Once you've run the evaluation for an instruction-following model on a specified dataset, you can convert the evaluation results to a .CSV
file that contains the dataset of {instruction, metric} pairs used to train a performance predictor model. This can be done using the convert_eval_results_to_perf_pred_dataset.py
script as follows:
python scripts/convert_eval_results_to_perf_pred_dataset.py {path_to_eval_results_dir} {path_to_output_file} --predictions_fname {path_to_eval_predictions_jsonl_file}
If you want to run performance prediction on the loss metric, you will need to run an additional evaluation to compute the loss scores (this can only be done for SuperNI).
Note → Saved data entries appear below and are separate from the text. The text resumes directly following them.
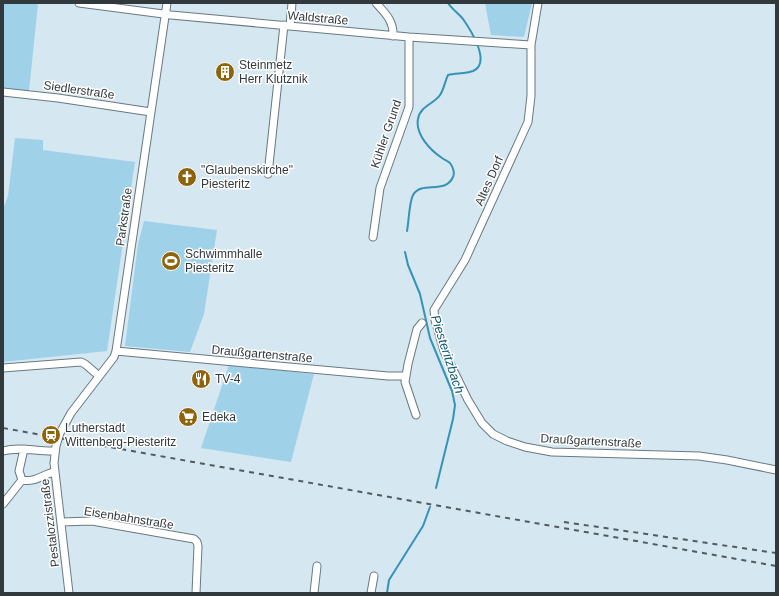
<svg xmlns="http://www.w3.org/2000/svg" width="779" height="596" viewBox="0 0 779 596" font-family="Helvetica,sans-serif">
  <rect width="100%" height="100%" fill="#d5e7f0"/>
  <path fill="#9fd2e9" d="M3,3L38,4L29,91L3,89Z
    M485,3H532L524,37L491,35Z
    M15,138L43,140V150L135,162L107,351L3,362V209L8,196Z
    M144,221L217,230L204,314L190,352L125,346L138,244Z
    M229,365L314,374L291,462L201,448Z"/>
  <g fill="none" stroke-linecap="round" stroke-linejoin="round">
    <path stroke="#3793b6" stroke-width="2" d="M407,231C409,221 409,203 413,195C422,180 445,195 453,177C455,173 453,167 450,163C448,161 445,160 442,158C430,150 415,134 418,119C420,106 434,104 440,95C444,89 445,81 448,75C456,73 465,74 473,71C492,63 470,29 463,19C458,13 452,9 448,3
      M405,252L408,265L420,294L430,338L452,391L455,405L453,419L436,488
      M387,593L389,580L423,526L430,507"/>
    <defs>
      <path id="minor" d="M79,3L171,15L409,37L531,45
        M376,3C385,13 394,21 393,36
        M538,3L531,45V96L528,122L465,260L434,310L435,320L444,351L468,400L482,423L493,434L507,441L525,447L552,452L699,456L727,460L776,470
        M290,26L292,3
        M3,92L58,98L151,112
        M268,174L284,25
        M373,237L380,188L409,107V37
        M116,351L388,376H405
        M3,368L81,362L85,364L99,376
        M416,415L405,382L408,364L417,329L422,323
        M3,451C20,446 38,452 55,451
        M22,480C35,483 43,474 55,472
        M22,480L19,471L24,449
        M3,504L22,480
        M61,522L92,521L194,539L197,542L198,546L196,593
        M69,593L54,463L56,446L60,433L71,413L114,357L116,351L167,3
        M314,593L317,566
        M371,593L374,576"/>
    </defs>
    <use href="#minor" stroke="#697981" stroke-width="9"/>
    <use href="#minor" stroke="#fff" stroke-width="7"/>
    <path stroke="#525b60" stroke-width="2" stroke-dasharray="5 5" stroke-linecap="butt" d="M3,428L776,566
      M564,522L776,553"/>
  </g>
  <defs>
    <symbol id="building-disc" viewBox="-11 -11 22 22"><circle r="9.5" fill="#8f630a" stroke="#fff"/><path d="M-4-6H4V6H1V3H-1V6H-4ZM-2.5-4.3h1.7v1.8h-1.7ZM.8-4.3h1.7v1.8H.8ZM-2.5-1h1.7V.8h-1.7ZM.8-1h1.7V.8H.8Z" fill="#fff"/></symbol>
    <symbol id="church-disc" viewBox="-11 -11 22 22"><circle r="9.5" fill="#8f630a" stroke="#fff"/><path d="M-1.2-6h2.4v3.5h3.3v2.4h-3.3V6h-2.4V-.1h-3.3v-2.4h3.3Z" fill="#fff"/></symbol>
    <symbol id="stadium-disc" viewBox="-11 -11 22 22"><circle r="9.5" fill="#8f630a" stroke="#fff"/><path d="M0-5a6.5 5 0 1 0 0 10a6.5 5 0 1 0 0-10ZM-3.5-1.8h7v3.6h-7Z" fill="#fff"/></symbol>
    <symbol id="restaurant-disc" viewBox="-11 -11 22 22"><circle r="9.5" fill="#8f630a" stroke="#fff"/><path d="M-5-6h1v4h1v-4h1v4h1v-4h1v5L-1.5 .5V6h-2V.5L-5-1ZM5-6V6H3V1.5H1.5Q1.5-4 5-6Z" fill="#fff"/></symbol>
    <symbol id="supermarket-disc" viewBox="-11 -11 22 22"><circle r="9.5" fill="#8f630a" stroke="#fff"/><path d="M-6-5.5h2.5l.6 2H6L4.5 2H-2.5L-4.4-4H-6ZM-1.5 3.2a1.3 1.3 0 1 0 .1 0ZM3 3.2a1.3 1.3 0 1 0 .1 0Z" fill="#fff"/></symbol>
    <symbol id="station-disc" viewBox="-11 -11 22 22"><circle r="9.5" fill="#8f630a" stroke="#fff"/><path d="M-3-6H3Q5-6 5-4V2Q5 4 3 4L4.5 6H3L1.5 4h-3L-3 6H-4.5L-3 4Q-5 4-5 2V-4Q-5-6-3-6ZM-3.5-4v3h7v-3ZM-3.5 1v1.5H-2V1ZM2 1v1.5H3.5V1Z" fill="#fff"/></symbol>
  </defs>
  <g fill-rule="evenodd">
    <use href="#building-disc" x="214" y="61" width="22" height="22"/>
    <use href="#church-disc" x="176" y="166" width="22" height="22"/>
    <use href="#stadium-disc" x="160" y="250" width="22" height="22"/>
    <use href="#restaurant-disc" x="190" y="368" width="22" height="22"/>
    <use href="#supermarket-disc" x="177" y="406" width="22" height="22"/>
    <use href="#station-disc" x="40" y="424" width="22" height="22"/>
  </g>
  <g text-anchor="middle" stroke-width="3" stroke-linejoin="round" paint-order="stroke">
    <g font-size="12" fill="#32393d" stroke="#fff">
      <text transform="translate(318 18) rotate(5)" y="4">Waldstraße</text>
      <text transform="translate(79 90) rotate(8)" y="4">Siedlerstraße</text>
      <text transform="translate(386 134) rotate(-71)" y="4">Kühler Grund</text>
      <text transform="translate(489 181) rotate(-66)" y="4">Altes Dorf</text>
      <text transform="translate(124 217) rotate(-82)" y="4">Parkstraße</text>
      <text transform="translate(262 354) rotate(5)" y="4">Draußgartenstraße</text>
      <text transform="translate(591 441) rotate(3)" y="4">Draußgartenstraße</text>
      <text transform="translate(129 518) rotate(9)" y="4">Eisenbahnstraße</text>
      <text transform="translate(50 523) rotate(-97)" y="4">Pestalozzistraße</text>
    </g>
    <g font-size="12" fill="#32393d" stroke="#fff" text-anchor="start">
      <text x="239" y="69">Steinmetz<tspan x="239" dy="14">Herr Klutznik</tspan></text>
      <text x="201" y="174">"Glaubenskirche"<tspan x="201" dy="14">Piesteritz</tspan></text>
      <text x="185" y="258">Schwimmhalle<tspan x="185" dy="14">Piesteritz</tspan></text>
      <text x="215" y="383">TV-4</text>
      <text x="202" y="421">Edeka</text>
      <text x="65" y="432">Lutherstadt<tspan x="65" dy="14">Wittenberg-Piesteritz</tspan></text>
    </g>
    <g font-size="13" font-style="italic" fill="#0e5871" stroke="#fff">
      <text transform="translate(448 354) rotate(72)" y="5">Piesteritzbach</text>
    </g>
  </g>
  <rect width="779" height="596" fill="none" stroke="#32393d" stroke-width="8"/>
</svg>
To do this, you will run the eval/superni/run_score_completions.py
script; a Slurm script with an example of how to do this can be found at scripts/sbatch/score_completions.sbatch
. Once you've computed the per-task average loss scores, you will need to merge them with the dataset file you created above that contains the other per-task evaluation metric values. To do this, you can run the following command:
python scripts/combine_scores_with_perf_pred_dataset.py {path_to_csv_file} {path_to_per_task_scores_file} --outfile {path_to_output_file}
Once you've generated the .CSV
file for the performance prediction training dataset you want to use, you can fine-tune a performance predictor model using several different scripts. For RoBERTa models, you can use the script at scripts/run_perf_pred_roberta.py
, with an example Slurm script for training RoBERTa performance predictors across a hyperparameter grid located at scripts/sbatch/instr_grid_random_roberta.sbatch
. For LLaMA-based performance predictors, the corresponding script is scripts/run_perf_pred_llama.py
with an example Slurm script located at scripts/sbatch/instr_grid_random_llama_lora.sbatch
.
To see the final performance prediction results, you can use the script aggr_perf_pred_results.py
which will aggregate all the results into a pandas
data frame, allowing you to index specific columns to access certain results. To see the simple mean baseline results, use the script compare_to_mean_baseline.py
to calculate the RMSE values resulting from using the mean baseline and print them out alongside the main performance prediction results.